(Aim of the task):
State only the number of lines in the material below that contain the string "newSketch".

(Record set):
- - - - -
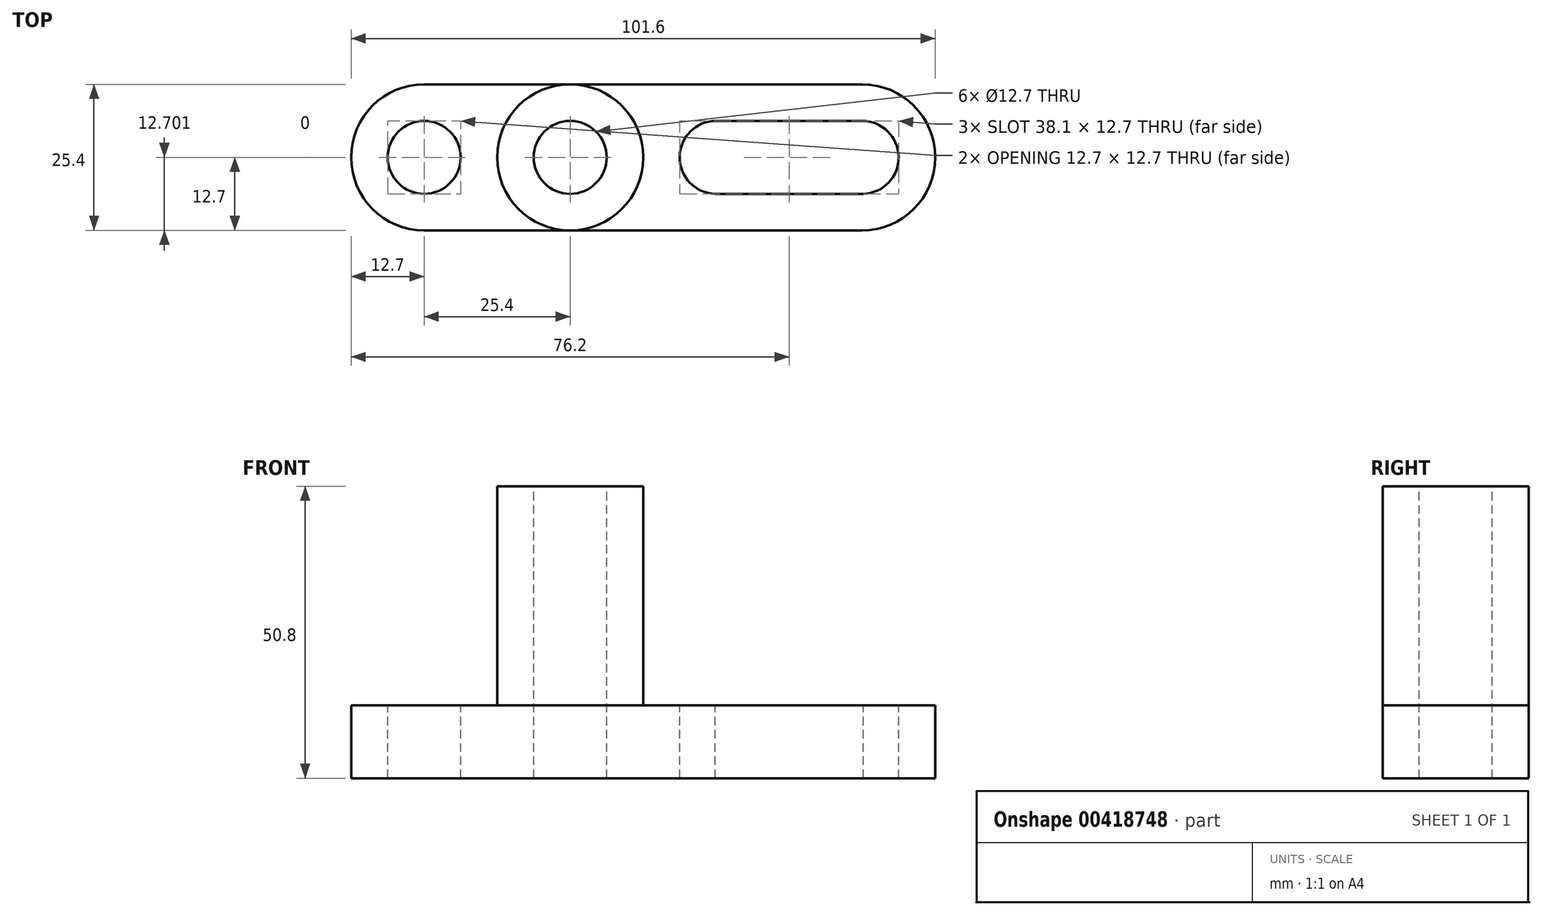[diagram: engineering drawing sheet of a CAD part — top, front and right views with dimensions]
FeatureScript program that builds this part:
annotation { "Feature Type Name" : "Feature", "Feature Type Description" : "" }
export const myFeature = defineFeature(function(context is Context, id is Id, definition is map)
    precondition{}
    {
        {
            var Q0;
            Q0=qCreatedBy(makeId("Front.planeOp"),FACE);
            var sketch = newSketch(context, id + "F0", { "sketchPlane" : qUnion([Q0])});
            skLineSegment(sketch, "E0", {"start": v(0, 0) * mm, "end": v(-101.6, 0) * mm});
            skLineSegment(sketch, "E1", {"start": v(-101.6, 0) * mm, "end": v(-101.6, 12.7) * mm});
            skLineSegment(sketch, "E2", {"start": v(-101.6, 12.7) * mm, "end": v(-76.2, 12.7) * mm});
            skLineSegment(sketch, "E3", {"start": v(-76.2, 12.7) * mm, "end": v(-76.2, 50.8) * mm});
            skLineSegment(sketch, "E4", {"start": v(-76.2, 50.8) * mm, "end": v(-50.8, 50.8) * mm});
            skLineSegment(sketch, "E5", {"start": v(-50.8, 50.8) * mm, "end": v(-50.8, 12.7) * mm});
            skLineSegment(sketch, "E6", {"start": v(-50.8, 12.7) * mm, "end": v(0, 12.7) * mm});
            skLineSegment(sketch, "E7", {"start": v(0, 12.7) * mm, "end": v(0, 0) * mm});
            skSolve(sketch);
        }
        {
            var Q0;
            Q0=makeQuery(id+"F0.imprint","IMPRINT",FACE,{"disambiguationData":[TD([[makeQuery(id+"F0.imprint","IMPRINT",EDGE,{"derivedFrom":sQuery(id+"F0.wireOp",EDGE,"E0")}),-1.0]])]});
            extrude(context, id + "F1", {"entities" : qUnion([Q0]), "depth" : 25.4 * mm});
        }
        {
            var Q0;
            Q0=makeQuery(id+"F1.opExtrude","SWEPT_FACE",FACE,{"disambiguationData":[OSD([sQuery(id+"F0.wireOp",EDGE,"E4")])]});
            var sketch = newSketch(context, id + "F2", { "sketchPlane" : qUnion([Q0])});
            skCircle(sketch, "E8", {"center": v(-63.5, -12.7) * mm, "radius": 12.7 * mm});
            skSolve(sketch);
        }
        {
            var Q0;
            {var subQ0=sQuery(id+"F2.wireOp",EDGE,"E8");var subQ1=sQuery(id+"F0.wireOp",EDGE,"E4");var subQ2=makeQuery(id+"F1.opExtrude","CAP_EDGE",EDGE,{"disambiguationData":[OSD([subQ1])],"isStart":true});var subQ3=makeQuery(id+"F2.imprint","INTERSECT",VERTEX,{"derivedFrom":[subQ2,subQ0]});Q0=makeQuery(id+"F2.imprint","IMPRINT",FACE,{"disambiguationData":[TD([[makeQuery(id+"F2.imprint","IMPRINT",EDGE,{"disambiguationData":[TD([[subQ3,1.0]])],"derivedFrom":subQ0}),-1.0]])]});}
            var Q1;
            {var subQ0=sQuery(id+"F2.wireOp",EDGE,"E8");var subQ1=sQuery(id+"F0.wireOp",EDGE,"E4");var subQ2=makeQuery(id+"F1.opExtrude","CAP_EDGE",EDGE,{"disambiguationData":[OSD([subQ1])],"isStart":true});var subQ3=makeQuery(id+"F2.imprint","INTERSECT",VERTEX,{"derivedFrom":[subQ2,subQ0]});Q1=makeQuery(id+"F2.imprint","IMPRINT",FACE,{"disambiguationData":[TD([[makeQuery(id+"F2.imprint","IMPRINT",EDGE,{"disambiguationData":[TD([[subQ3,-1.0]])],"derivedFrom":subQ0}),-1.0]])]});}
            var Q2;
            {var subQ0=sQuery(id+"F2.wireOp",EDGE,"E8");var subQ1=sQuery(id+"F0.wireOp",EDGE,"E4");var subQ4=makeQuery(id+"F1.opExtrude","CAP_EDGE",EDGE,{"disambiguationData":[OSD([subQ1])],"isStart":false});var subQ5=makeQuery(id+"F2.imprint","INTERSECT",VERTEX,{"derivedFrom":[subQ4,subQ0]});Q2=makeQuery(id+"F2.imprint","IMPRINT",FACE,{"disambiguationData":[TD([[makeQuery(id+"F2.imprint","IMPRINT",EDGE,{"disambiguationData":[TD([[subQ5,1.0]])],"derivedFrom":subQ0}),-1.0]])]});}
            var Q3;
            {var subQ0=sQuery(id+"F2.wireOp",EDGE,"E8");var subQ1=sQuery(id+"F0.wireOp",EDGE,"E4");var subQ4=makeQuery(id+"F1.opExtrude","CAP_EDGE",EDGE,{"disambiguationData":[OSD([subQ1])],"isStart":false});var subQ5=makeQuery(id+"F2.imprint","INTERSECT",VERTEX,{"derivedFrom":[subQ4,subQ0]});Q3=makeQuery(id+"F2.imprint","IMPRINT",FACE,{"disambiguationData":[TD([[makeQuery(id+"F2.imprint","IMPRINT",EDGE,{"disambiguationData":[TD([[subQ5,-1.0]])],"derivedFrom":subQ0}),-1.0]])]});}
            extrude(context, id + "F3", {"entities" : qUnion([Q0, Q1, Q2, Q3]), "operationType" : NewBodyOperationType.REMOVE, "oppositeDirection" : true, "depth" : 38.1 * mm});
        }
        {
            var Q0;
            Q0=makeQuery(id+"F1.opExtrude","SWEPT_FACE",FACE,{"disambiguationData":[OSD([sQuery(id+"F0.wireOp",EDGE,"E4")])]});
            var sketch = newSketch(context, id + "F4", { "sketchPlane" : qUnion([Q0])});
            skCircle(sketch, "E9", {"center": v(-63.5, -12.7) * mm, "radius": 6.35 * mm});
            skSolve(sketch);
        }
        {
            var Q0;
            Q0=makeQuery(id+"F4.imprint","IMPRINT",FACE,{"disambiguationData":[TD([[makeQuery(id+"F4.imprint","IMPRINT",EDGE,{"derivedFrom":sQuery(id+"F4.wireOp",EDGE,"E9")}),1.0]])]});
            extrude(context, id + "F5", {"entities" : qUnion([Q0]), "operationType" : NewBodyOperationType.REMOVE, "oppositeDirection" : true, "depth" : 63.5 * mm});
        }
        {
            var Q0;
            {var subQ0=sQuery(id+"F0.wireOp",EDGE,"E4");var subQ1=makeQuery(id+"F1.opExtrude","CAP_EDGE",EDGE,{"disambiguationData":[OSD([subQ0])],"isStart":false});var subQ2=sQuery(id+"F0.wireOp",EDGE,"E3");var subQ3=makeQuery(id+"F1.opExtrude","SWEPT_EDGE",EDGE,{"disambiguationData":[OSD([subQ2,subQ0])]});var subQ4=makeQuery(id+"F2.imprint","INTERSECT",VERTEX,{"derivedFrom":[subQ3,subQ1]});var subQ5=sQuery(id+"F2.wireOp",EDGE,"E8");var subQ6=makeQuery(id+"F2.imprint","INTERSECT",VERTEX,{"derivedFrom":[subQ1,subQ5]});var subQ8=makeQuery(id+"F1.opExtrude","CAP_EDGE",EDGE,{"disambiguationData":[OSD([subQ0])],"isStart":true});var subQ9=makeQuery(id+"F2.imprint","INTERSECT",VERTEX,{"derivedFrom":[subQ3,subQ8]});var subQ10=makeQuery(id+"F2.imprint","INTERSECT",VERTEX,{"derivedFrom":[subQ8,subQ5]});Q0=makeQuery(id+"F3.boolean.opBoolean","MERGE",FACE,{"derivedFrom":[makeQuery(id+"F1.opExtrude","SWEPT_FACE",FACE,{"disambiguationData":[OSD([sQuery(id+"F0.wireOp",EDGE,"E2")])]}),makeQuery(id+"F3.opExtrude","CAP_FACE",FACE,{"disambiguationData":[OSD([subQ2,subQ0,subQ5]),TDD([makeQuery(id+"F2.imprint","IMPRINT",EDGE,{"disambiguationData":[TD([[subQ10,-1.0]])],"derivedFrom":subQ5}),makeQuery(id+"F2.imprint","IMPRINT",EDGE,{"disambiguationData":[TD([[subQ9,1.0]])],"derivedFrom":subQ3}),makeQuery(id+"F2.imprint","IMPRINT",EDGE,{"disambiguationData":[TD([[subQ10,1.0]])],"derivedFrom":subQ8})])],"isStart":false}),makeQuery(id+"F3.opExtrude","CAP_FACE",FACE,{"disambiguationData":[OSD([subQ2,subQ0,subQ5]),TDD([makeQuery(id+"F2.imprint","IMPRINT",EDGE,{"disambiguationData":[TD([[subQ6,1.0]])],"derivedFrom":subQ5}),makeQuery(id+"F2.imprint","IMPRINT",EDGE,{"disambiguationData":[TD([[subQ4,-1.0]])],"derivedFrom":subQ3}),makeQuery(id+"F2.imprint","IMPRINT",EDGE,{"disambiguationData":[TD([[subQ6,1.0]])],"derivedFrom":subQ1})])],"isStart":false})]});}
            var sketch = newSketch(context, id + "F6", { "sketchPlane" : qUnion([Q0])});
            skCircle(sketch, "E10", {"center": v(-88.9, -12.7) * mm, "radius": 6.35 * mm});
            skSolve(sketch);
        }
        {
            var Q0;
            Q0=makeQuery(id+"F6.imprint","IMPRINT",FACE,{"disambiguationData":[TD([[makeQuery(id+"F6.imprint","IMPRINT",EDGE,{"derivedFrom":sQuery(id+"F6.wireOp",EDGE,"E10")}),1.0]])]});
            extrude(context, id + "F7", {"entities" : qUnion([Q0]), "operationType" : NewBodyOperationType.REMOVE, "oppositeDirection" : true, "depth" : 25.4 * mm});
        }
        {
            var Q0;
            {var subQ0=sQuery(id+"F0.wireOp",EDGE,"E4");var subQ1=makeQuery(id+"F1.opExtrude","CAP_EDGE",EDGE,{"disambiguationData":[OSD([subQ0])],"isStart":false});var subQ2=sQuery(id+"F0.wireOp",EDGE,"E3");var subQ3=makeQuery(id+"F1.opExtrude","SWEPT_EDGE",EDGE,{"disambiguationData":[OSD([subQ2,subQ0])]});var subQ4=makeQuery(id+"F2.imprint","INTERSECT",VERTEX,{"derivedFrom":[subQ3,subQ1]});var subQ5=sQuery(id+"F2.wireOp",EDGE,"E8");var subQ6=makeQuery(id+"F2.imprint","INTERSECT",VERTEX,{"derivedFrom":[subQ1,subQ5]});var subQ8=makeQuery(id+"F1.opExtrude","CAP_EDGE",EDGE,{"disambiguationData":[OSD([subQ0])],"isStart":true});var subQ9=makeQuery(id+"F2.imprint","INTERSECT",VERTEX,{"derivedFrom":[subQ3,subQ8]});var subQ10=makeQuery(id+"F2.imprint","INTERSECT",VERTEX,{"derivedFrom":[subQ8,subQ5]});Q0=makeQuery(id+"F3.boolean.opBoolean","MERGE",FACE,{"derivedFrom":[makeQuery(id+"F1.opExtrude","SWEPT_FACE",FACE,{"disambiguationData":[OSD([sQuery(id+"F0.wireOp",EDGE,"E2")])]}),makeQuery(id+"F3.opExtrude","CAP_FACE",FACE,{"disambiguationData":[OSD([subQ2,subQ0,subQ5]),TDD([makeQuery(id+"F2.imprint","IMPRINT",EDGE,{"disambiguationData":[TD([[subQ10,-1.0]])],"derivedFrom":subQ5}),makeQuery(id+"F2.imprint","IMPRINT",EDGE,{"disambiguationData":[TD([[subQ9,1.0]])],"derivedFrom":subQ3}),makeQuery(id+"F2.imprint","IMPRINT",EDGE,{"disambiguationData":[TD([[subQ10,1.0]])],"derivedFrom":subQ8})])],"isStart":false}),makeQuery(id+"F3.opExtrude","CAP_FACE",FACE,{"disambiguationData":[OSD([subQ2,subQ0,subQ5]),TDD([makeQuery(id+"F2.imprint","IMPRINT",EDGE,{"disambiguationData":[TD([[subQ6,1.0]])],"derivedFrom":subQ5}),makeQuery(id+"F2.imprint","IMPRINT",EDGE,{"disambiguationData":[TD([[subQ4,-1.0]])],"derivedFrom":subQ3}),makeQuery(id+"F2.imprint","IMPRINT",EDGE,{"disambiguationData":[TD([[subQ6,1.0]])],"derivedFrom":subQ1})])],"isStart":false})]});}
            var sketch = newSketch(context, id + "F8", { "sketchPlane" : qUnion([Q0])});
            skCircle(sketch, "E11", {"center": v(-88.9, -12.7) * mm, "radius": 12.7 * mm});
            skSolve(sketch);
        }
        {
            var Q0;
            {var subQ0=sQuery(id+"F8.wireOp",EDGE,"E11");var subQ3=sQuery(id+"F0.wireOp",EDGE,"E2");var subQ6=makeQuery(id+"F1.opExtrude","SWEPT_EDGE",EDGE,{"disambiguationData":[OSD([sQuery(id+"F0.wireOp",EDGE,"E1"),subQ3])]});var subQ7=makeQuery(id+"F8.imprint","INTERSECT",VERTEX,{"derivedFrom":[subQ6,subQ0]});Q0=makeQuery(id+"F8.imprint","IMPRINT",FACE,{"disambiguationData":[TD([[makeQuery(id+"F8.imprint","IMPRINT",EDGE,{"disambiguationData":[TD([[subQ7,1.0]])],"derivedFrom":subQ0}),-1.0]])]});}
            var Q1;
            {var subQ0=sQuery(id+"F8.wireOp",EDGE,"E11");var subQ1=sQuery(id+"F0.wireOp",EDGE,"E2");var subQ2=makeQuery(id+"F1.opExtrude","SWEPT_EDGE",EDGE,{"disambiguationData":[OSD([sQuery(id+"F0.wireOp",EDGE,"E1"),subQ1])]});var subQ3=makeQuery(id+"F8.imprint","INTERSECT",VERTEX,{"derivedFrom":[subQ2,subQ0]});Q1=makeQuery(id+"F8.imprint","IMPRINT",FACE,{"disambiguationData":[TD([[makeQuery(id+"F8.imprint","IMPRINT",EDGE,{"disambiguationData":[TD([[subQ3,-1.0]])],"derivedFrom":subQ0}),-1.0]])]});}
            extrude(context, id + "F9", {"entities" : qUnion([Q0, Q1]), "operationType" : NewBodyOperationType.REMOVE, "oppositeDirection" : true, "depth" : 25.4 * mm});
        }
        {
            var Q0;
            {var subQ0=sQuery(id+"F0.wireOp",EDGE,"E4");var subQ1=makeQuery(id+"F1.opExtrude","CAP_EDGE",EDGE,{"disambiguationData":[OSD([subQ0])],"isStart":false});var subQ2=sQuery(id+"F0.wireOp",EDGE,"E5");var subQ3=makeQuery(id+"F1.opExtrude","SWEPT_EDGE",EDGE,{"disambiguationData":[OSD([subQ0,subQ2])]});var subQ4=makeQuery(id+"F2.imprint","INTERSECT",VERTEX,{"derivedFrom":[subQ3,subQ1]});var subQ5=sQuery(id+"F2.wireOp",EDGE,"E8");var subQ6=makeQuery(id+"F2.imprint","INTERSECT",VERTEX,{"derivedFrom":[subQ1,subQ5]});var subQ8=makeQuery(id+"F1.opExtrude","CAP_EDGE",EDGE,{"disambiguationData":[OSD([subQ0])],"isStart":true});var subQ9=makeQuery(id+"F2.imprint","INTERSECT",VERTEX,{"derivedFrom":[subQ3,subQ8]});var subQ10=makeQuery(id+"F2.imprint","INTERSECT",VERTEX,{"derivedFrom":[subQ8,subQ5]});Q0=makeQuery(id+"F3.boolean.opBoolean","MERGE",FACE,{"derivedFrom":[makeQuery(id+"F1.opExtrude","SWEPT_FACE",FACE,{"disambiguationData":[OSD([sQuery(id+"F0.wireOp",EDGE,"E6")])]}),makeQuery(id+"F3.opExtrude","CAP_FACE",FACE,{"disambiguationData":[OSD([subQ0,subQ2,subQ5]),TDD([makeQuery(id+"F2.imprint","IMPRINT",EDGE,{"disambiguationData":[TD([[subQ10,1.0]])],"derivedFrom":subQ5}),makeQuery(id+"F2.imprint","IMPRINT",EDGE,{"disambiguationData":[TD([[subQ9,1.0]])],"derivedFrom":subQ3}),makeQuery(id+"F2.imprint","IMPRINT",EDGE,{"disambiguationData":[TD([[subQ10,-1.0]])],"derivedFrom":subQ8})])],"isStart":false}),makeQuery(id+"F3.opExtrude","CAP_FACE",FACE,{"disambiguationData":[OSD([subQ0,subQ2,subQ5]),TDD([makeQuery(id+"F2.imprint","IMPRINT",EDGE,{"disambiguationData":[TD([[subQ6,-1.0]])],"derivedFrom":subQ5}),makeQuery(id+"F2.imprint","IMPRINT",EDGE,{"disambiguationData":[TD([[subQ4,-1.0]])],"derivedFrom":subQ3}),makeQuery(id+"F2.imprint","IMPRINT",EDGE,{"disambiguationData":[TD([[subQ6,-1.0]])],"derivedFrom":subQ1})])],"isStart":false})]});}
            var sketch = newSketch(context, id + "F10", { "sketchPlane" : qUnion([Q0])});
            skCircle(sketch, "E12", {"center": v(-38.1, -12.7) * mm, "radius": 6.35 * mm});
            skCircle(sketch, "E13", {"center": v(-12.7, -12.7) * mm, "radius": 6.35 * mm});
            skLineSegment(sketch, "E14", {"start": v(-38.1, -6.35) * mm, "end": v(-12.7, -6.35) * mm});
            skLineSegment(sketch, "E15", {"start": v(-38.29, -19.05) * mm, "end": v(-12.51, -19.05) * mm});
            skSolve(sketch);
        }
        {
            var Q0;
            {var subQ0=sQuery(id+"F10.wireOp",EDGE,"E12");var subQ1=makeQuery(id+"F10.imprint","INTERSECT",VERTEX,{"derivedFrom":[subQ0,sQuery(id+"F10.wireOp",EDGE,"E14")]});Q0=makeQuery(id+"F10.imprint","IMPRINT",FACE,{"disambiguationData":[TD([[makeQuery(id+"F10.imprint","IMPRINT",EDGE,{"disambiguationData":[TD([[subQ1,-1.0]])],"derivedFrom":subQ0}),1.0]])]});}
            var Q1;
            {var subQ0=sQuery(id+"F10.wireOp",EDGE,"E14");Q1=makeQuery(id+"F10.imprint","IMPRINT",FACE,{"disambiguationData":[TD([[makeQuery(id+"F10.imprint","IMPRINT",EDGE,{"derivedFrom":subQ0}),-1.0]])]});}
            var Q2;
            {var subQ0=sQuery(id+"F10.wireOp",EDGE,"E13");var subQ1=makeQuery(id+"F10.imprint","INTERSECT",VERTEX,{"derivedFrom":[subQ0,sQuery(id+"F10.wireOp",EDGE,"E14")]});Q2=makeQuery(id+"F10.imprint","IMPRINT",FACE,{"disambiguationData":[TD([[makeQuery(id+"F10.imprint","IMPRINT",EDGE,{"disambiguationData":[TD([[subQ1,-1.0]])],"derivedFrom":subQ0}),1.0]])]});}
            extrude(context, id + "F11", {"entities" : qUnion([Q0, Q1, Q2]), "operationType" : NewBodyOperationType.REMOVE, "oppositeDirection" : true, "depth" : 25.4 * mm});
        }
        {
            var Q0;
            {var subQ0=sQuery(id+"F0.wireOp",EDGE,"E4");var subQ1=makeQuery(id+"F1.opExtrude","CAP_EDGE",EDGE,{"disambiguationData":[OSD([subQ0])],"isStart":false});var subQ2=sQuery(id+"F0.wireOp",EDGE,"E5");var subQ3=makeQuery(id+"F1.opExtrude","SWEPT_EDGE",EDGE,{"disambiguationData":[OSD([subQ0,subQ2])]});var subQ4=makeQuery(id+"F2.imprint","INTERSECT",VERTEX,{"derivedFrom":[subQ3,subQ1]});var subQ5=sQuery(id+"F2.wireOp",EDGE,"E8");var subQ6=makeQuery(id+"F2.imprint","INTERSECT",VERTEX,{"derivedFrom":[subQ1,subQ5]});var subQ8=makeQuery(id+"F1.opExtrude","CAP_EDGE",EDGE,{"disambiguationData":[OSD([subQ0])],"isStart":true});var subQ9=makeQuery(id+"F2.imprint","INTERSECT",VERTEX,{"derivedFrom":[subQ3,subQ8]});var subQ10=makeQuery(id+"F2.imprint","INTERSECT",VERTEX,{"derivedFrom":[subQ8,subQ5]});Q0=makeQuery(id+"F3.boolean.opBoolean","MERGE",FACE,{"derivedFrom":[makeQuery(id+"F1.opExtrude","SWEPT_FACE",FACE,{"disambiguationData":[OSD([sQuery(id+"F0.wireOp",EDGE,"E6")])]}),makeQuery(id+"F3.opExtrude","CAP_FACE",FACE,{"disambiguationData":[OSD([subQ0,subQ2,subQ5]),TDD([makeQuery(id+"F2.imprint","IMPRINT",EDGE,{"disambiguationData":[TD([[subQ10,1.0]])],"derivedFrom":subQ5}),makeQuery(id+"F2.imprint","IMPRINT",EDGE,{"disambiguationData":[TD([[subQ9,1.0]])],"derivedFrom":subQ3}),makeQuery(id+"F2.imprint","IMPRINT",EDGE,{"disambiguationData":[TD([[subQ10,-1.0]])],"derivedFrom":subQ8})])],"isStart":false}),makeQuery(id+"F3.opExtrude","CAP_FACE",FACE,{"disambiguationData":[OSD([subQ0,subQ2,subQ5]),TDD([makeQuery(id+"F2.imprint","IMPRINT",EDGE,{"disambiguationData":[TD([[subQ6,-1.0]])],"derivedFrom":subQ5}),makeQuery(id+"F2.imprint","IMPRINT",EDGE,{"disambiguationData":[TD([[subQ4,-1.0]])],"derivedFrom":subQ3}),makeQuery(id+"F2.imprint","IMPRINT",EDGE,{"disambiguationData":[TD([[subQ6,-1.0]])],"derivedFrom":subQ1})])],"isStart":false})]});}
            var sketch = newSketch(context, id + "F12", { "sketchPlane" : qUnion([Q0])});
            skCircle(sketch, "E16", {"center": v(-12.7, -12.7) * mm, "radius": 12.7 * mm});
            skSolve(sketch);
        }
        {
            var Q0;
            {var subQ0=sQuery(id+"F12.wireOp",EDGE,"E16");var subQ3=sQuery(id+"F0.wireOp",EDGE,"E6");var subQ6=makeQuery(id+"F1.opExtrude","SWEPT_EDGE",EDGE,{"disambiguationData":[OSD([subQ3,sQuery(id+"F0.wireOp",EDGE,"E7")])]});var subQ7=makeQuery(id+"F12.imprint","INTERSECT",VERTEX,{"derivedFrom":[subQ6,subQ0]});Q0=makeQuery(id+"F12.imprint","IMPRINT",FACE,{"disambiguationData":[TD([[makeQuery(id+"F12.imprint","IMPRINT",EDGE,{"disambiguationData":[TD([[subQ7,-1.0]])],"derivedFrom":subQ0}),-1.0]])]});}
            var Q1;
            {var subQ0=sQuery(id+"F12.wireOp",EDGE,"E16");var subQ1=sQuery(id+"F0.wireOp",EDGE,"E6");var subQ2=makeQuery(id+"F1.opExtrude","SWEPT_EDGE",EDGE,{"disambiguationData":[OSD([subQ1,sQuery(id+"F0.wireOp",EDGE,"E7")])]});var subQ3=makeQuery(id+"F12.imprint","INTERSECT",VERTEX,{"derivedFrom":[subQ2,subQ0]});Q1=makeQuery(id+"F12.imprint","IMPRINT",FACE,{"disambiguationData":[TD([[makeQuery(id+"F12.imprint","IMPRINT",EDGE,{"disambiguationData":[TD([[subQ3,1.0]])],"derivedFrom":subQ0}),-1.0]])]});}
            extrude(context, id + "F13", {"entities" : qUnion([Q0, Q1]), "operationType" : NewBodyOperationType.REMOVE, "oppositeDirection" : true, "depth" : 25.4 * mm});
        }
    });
- - - - -
(Reply):
7